DATA PROVIDED →
####

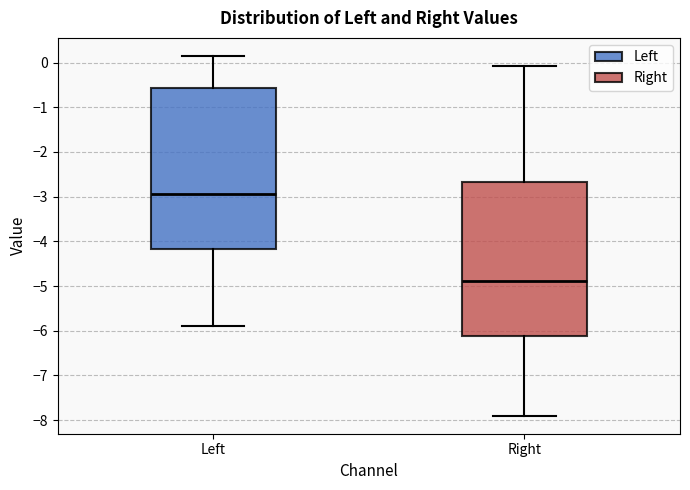

Where does the lower whisker of the box for Right end on the y-axis? The values are not printed on the chart, so give them approximately, as read against the axis.

-7.9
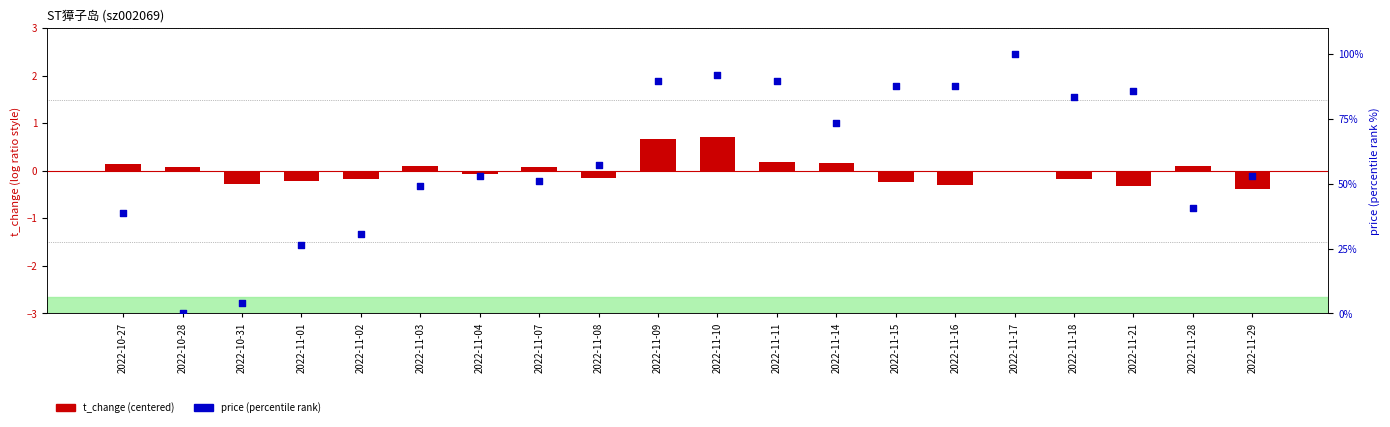

What is the total value across all series at 2022-11-11?

90.0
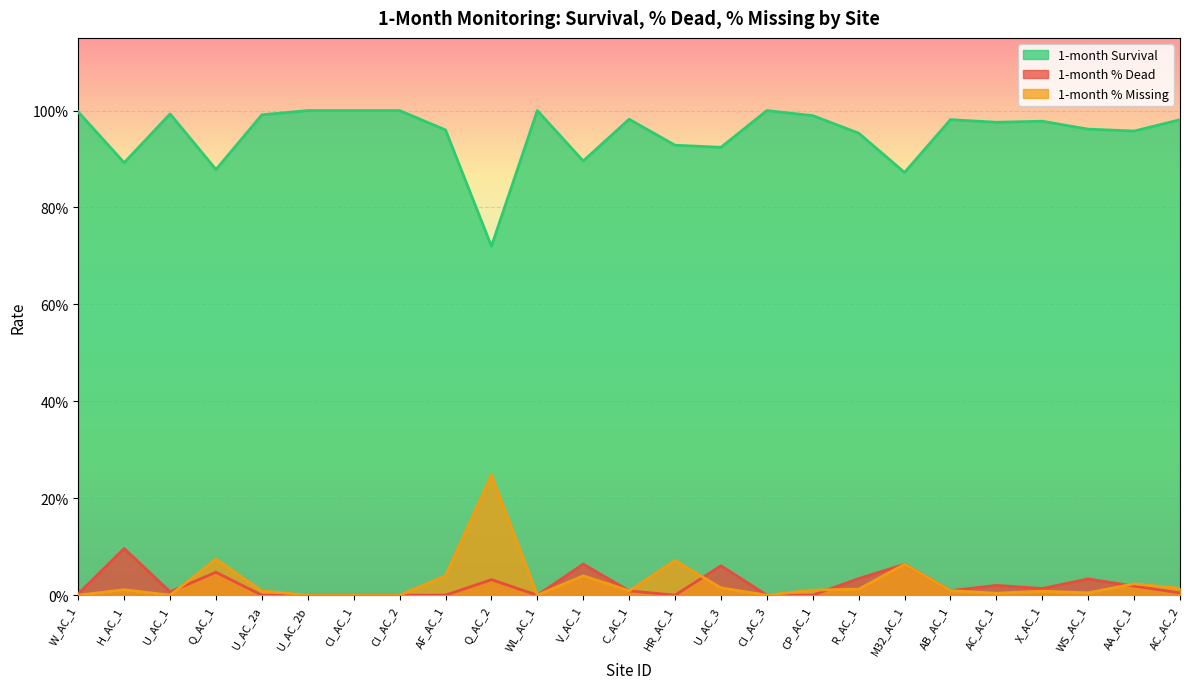

The 1-month % Missing series shows 0.0 at U_AC_2b. True or false?

True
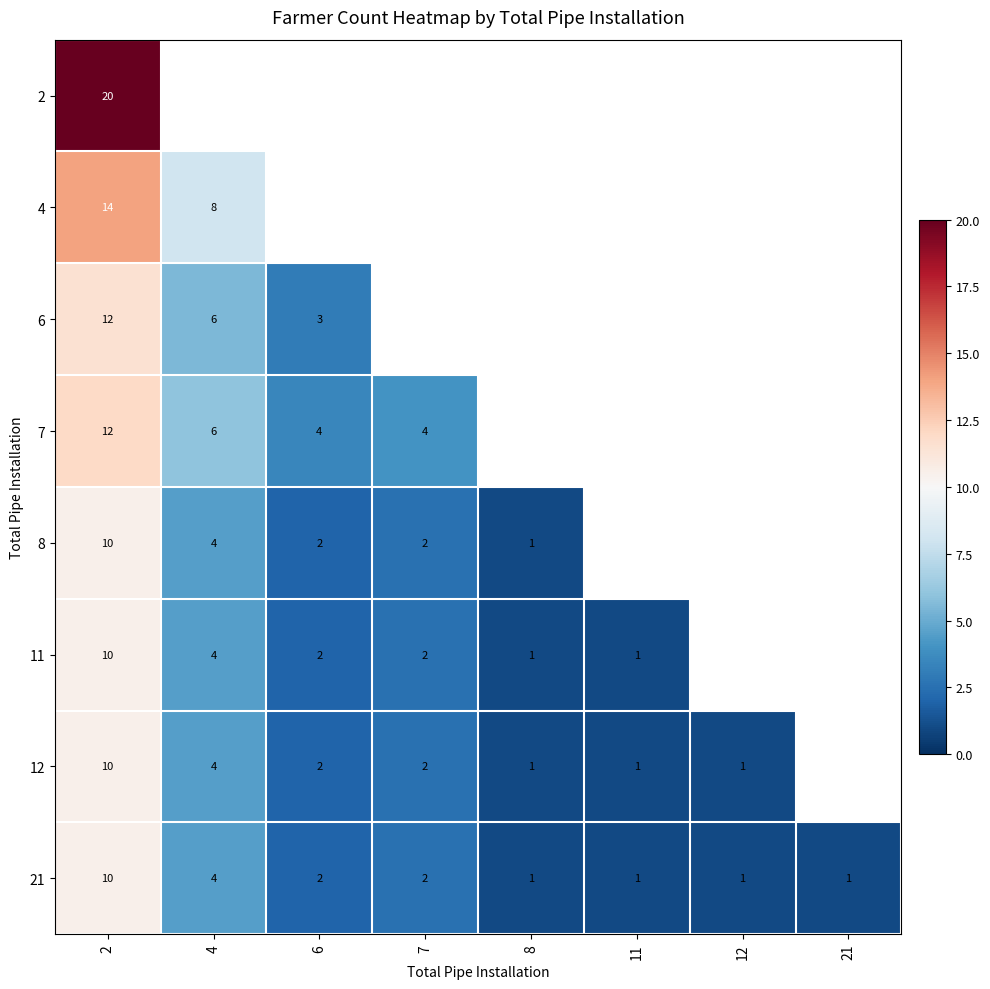

Which has a higher value, 21 or 8?

8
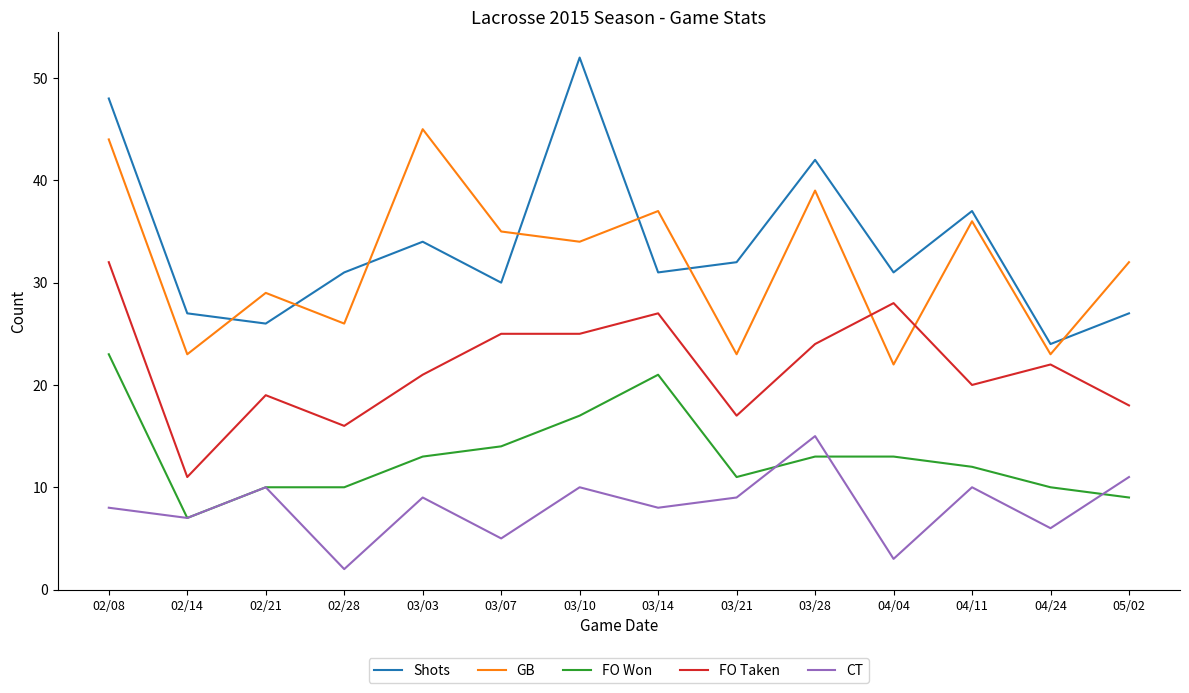

Reading right to left, extract all data points from this chart.

Shots: 05/02=27	04/24=24	04/11=37	04/04=31	03/28=42	03/21=32	03/14=31	03/10=52	03/07=30	03/03=34	02/28=31	02/21=26	02/14=27	02/08=48
GB: 05/02=32	04/24=23	04/11=36	04/04=22	03/28=39	03/21=23	03/14=37	03/10=34	03/07=35	03/03=45	02/28=26	02/21=29	02/14=23	02/08=44
FO Won: 05/02=9	04/24=10	04/11=12	04/04=13	03/28=13	03/21=11	03/14=21	03/10=17	03/07=14	03/03=13	02/28=10	02/21=10	02/14=7	02/08=23
FO Taken: 05/02=18	04/24=22	04/11=20	04/04=28	03/28=24	03/21=17	03/14=27	03/10=25	03/07=25	03/03=21	02/28=16	02/21=19	02/14=11	02/08=32
CT: 05/02=11	04/24=6	04/11=10	04/04=3	03/28=15	03/21=9	03/14=8	03/10=10	03/07=5	03/03=9	02/28=2	02/21=10	02/14=7	02/08=8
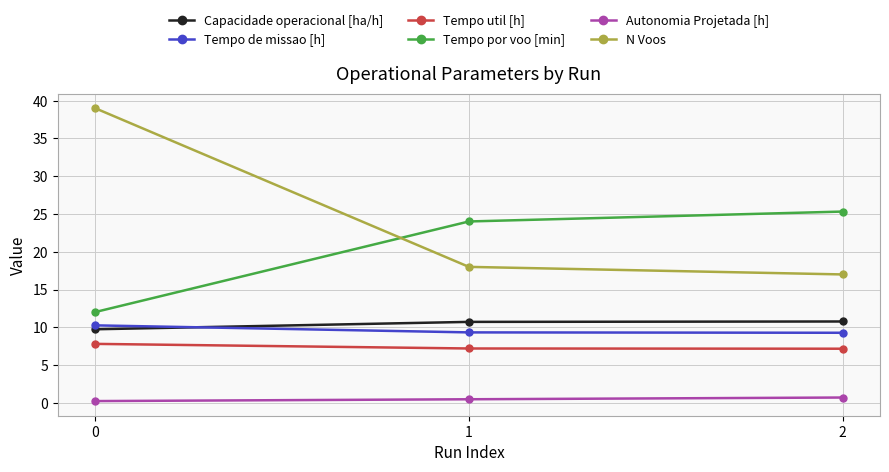

How many lines are shown in the chart?

6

####

ABOUT THIS EXERCISE →
Copy every one of the rows above word for word, leaving out the pictures.

THE ANSWER →
Where does the lower whisker of the box for Right end on the y-axis? The values are not printed on the chart, so give them approximately, as read against the axis.

-7.9

What is the total value across all series at 2022-11-11?

90.0

The 1-month % Missing series shows 0.0 at U_AC_2b. True or false?

True

Which has a higher value, 21 or 8?

8

Reading right to left, extract all data points from this chart.

Shots: 05/02=27	04/24=24	04/11=37	04/04=31	03/28=42	03/21=32	03/14=31	03/10=52	03/07=30	03/03=34	02/28=31	02/21=26	02/14=27	02/08=48
GB: 05/02=32	04/24=23	04/11=36	04/04=22	03/28=39	03/21=23	03/14=37	03/10=34	03/07=35	03/03=45	02/28=26	02/21=29	02/14=23	02/08=44
FO Won: 05/02=9	04/24=10	04/11=12	04/04=13	03/28=13	03/21=11	03/14=21	03/10=17	03/07=14	03/03=13	02/28=10	02/21=10	02/14=7	02/08=23
FO Taken: 05/02=18	04/24=22	04/11=20	04/04=28	03/28=24	03/21=17	03/14=27	03/10=25	03/07=25	03/03=21	02/28=16	02/21=19	02/14=11	02/08=32
CT: 05/02=11	04/24=6	04/11=10	04/04=3	03/28=15	03/21=9	03/14=8	03/10=10	03/07=5	03/03=9	02/28=2	02/21=10	02/14=7	02/08=8

How many lines are shown in the chart?

6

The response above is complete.